■ **İş emri 1**: 2014 yerel seçim sonuçları üzerine yazılmış metinden "2)Türkiye nüfusunun yaklaşık" ifadesinden "ederek amacına ulaşmıştır." ifadesine kadar olan kısmı, bu son ifade de dahil olmak üzere, harfi harfine kopyalayın.

■ **Metin bölümü**:
┄┄┄┄┄┄┄┄┄┄

30 Mart 2014 Yerel Yönetim Seçimleri’nin üzerinden 10 günden fazla zaman geçti. Herhangi bir olayı sıcağı sıcağına değerlendirmek yanıltıcı sonuçlar verebilir. O yüzden tıpkı içinde oturduğumuz binayı incelemek için biraz uzağa gidip bakmanın gerektiği gibi, seçim sonuçlarını da üzerinden biraz zaman geçtikten sonra değerlendirmeyi uygun gördük. Seçim sonuçları hakkında maddeler halinde şu tespitlerde bulunmak mümkündür:
1) Seçimin tartışmasız galibi iktidar partisi AKP’dir. Ne varki bu galibiyeti rakiplerini “eze eze yenmek” şeklinde tanımlamak çok yanlış olur. İktidar partisi pek çok yerde yeni belediyeler kazanırken pek çok yerde de kaybetmiştir.
2)Türkiye nüfusunun yaklaşık dörtte üçünün yaşadığı büyükşehirleri ilgilendiren “Büyükşehir Kanunu” ile 2009 seçimlerinden farklı olarak (İstanbul ve Kocaeli hariç çünkü2009’da İstanbul ve Kocaeli ilçelerinde oturan herkes büyükşehir için oy kullanabilmişti) bütün büyükşehirlerin ilçelerinde oturanlar da büyükşehir belediyesi için oy kullanabilmiş, bu yeni yöntem iki partiye; iktidar partisi AKP’ye ve BDP’ye yaramıştır. Bu bağlamda 2014 Yerel Seçim Sonuçlarının büyükşehirler ile ilgili kısmını 2009 Yerel Seçimleri ile kıyaslamak doğru olmaz. Böyle bir kıyaslama biri çıplak ayakla, diğeri topuklu ayakkabıyla boy ölçümü yapan iki kişinin boy kıyaslaması yapmasına benzer. AKP bu faydayı düşünerek bu yasayı çıkartmış, sözde açılım sürecinde BDP’ye Mardin’i bu şekilde feda ederek amacına ulaşmıştır.

┄┄┄┄┄┄┄┄┄┄

■ **Gösterilen liste**:
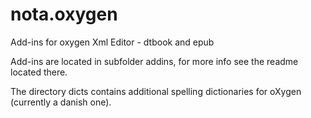 nota.oxygen
===========

Add-ins for oxygen Xml Editor - dtbook and epub

Add-ins are located in subfolder addins, for more info see the readme located there.

The directory dicts contains additional spelling dictionaries for oXygen (currently a danish one).

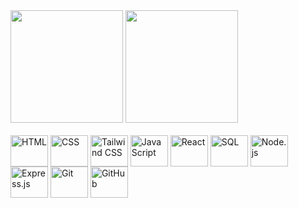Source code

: <div>
  <img height="180em" src="https://github-readme-stats.vercel.app/api?username=lucascatuyama&count_private=true&show_icons=true&theme=tokyonight">
  <img height="180em" src="https://github-readme-stats.vercel.app/api/top-langs/?username=lucascatuyama&layout=compact&theme=tokyonight">
</div>

<br>

<div style="display: inline-block">

  <!-- Frontend -->
  <img align="center" alt="HTML" height="50" width="60" src="https://cdn.jsdelivr.net/gh/devicons/devicon/icons/html5/html5-original.svg">
  <img align="center" alt="CSS" height="50" width="60" src="https://cdn.jsdelivr.net/gh/devicons/devicon/icons/css3/css3-original.svg">
  <img align="center" alt="Tailwind CSS" height="50" width="60" src="https://cdn.jsdelivr.net/gh/devicons/devicon@latest/icons/tailwindcss/tailwindcss-original.svg">
  <img align="center" alt="JavaScript" height="50" width="60" src="https://cdn.jsdelivr.net/gh/devicons/devicon/icons/javascript/javascript-original.svg">
  <img align="center" alt="React" height="50" width="60" src="https://cdn.jsdelivr.net/gh/devicons/devicon/icons/react/react-original.svg">
  
  <!-- Backend -->
  <img align="center" alt="SQL" height="50" width="60" src="https://cdn.jsdelivr.net/gh/devicons/devicon/icons/mysql/mysql-original.svg">
  <img align="center" alt="Node.js" height="50" width="60" src="https://cdn.jsdelivr.net/gh/devicons/devicon/icons/nodejs/nodejs-original.svg">
  <img align="center" alt="Express.js" height="50" width="60" src="https://cdn.jsdelivr.net/gh/devicons/devicon/icons/express/express-original.svg">

  <!-- Tools -->
  <img align="center" alt="Git" height="50" width="60" src="https://cdn.jsdelivr.net/gh/devicons/devicon/icons/git/git-original.svg">
  <img align="center" alt="GitHub" height="50" width="60" src="https://cdn.jsdelivr.net/gh/devicons/devicon/icons/github/github-original.svg">

</div>
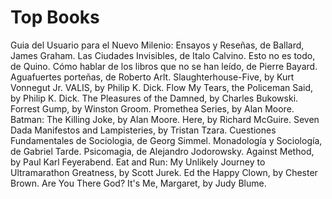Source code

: # Top Books
Guia del Usuario para el Nuevo Milenio: Ensayos y Reseñas, de Ballard, James Graham.
Las Ciudades Invisibles, de Italo Calvino.
Esto no es todo, de Quino.
Cómo hablar de los libros que no se han leído, de Pierre Bayard.
Aguafuertes porteñas, de Roberto Arlt.
Slaughterhouse-Five, by Kurt Vonnegut Jr.
VALIS, by Philip K. Dick.
Flow My Tears, the Policeman Said, by Philip K. Dick.
The Pleasures of the Damned, by Charles Bukowski.
Forrest Gump, by Winston Groom.
Promethea Series, by Alan Moore.
Batman: The Killing Joke, by Alan Moore.
Here, by Richard McGuire.
Seven Dada Manifestos and Lampisteries, by Tristan Tzara.
Cuestiones Fundamentales de Sociologia, de Georg Simmel.
Monadología y Sociología, de Gabriel Tarde.
Psicomagia, de Alejandro Jodorowsky.
Against Method, by Paul Karl Feyerabend.
Eat and Run: My Unlikely Journey to Ultramarathon Greatness, by Scott Jurek.
Ed the Happy Clown, by Chester Brown.
Are You There God? It's Me, Margaret, by Judy Blume.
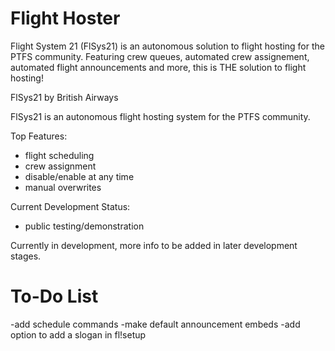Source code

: # Flight Hoster

Flight System 21 (FlSys21) is an autonomous solution to flight hosting for the PTFS community. 
Featuring crew queues, automated crew assignement, automated flight announcements and more, this is THE solution to flight hosting!

FlSys21 by British Airways

FlSys21 is an autonomous flight hosting system for the PTFS community. 

Top Features: 
- flight scheduling 
- crew assignment
- disable/enable at any time
- manual overwrites

Current Development Status:
- public testing/demonstration

Currently in development, more info to be added in later development stages.

# To-Do List
-add schedule commands
-make default announcement embeds
-add option to add a slogan in fl!setup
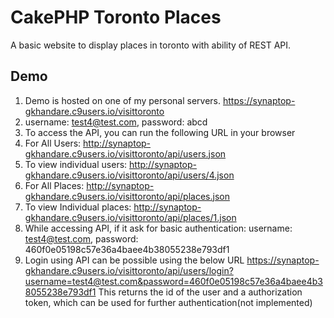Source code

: # CakePHP Toronto Places

A basic website to display places in toronto with ability of REST API.

## Demo

1. Demo is hosted on one of my personal servers. https://synaptop-gkhandare.c9users.io/visittoronto
2. username: test4@test.com, password: abcd
3. To access the API, you can run the following URL in your browser
4. For All Users: http://synaptop-gkhandare.c9users.io/visittoronto/api/users.json
5. To view individual users: http://synaptop-gkhandare.c9users.io/visittoronto/api/users/4.json
6. For All Places: http://synaptop-gkhandare.c9users.io/visittoronto/api/places.json
7. To view Individual places: http://synaptop-gkhandare.c9users.io/visittoronto/api/places/1.json
8. While accessing API, if it ask for basic authentication: username: test4@test.com, password: 460f0e05198c57e36a4baee4b38055238e793df1
9. Login using API can be possible using the below URL
https://synaptop-gkhandare.c9users.io/visittoronto/api/users/login?username=test4@test.com&password=460f0e05198c57e36a4baee4b38055238e793df1
This returns the id of the user and a authorization token, which can be used for further authentication(not implemented)

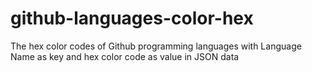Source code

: # github-languages-color-hex
The hex color codes of Github programming languages with Language Name as key and hex color code as value in JSON data
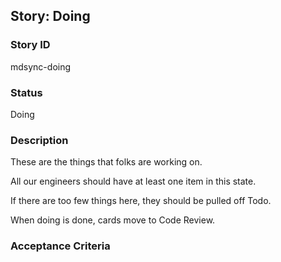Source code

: ## Story: Doing

### Story ID
mdsync-doing

### Status
Doing

### Description
These are the things that folks are working on.

All our engineers should have at least one item in this state.

If there are too few things here, they should be pulled off Todo.

When doing is done, cards move to Code Review.

### Acceptance Criteria
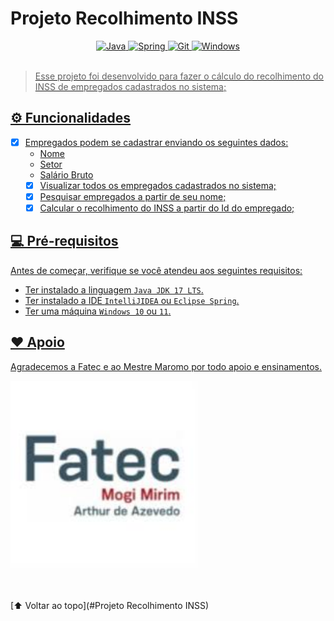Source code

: # Projeto Recolhimento INSS

<div align="center">
  <a href="https://www.java.com/pt-BR/" target="_blank" rel="noreferrer" rel="noopener">
    <img src="https://img.shields.io/badge/Java-ED8B00?style=for-the-badge&logo=java&logoColor=white" alt="Java"/>
  </a>
  <a href="https://spring.io/" target="_blank" rel="noreferrer" rel="noopener">
    <img src="https://img.shields.io/badge/Spring-6DB33F?style=for-the-badge&logo=spring&logoColor=white" alt="Spring"/>
  </a>
  <a href="https://git-scm.com/" target="_blank" rel="noreferrer" rel="noopener">
    <img src="https://img.shields.io/badge/Git-E34F26?style=for-the-badge&logo=git&logoColor=white" alt="Git"/>
  </a>
  <a href="https://www.microsoft.com/pt-br/windows/?r=1" target="_blank" rel="noreferrer" rel="noopener">
  <img src="https://img.shields.io/badge/Windows-017AD7?style=for-the-badge&logo=windows&logoColor=white" alt="Windows"/>
</div></br>

> Esse projeto foi desenvolvido para fazer o cálculo do recolhimento do INSS de empregados cadastrados no sistema;

## ⚙️ Funcionalidades

- [x] Empregados podem se cadastrar enviando os seguintes dados:
  - Nome
  - Setor
  - Salário Bruto 
  - [x] Visualizar todos os empregados cadastrados no sistema;
  - [x] Pesquisar empregados a partir de seu nome;
  - [x] Calcular o recolhimento do INSS a partir do Id do empregado;

## 💻 Pré-requisitos

Antes de começar, verifique se você atendeu aos seguintes requisitos:

* Ter instalado a  linguagem `Java JDK 17 LTS`.
* Ter instalado a IDE `IntelliJIDEA` ou `Eclipse Spring`. 
* Ter uma máquina `Windows 10` ou `11`.


## ❤️ Apoio

Agradecemos a Fatec e ao Mestre Maromo por todo apoio e ensinamentos.

<sub>
  <div>
    <a href="https://fatecmm.edu.br" target="_blank" rel="noreferrer" rel="noopener">
      <img src="Fatec.jpg" alt="Fatec" width="300px;"/><br>
    </a></br>
  </div>
</sub>
</br>

[⬆ Voltar ao topo](#Projeto Recolhimento INSS)<br>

┄┄┄┄┄┄┄┄┄┄

■ **İş emri 2**: Listede "## ⚙️ Funcionalidades" geçen satırdan "## ❤️ Apoio" geçen satıra kadar, o satır da dahil, bütün satırları aynen tekrar yazın. Bunların dışında hiçbir şey eklemeyin.

■ **Beklenen cevap 1**:
2)Türkiye nüfusunun yaklaşık dörtte üçünün yaşadığı büyükşehirleri ilgilendiren “Büyükşehir Kanunu” ile 2009 seçimlerinden farklı olarak (İstanbul ve Kocaeli hariç çünkü2009’da İstanbul ve Kocaeli ilçelerinde oturan herkes büyükşehir için oy kullanabilmişti) bütün büyükşehirlerin ilçelerinde oturanlar da büyükşehir belediyesi için oy kullanabilmiş, bu yeni yöntem iki partiye; iktidar partisi AKP’ye ve BDP’ye yaramıştır. Bu bağlamda 2014 Yerel Seçim Sonuçlarının büyükşehirler ile ilgili kısmını 2009 Yerel Seçimleri ile kıyaslamak doğru olmaz. Böyle bir kıyaslama biri çıplak ayakla, diğeri topuklu ayakkabıyla boy ölçümü yapan iki kişinin boy kıyaslaması yapmasına benzer. AKP bu faydayı düşünerek bu yasayı çıkartmış, sözde açılım sürecinde BDP’ye Mardin’i bu şekilde feda ederek amacına ulaşmıştır.

■ **Beklenen cevap 2**:
## ⚙️ Funcionalidades

- [x] Empregados podem se cadastrar enviando os seguintes dados:
  - Nome
  - Setor
  - Salário Bruto 
  - [x] Visualizar todos os empregados cadastrados no sistema;
  - [x] Pesquisar empregados a partir de seu nome;
  - [x] Calcular o recolhimento do INSS a partir do Id do empregado;

## 💻 Pré-requisitos

Antes de começar, verifique se você atendeu aos seguintes requisitos:

* Ter instalado a  linguagem `Java JDK 17 LTS`.
* Ter instalado a IDE `IntelliJIDEA` ou `Eclipse Spring`. 
* Ter uma máquina `Windows 10` ou `11`.


## ❤️ Apoio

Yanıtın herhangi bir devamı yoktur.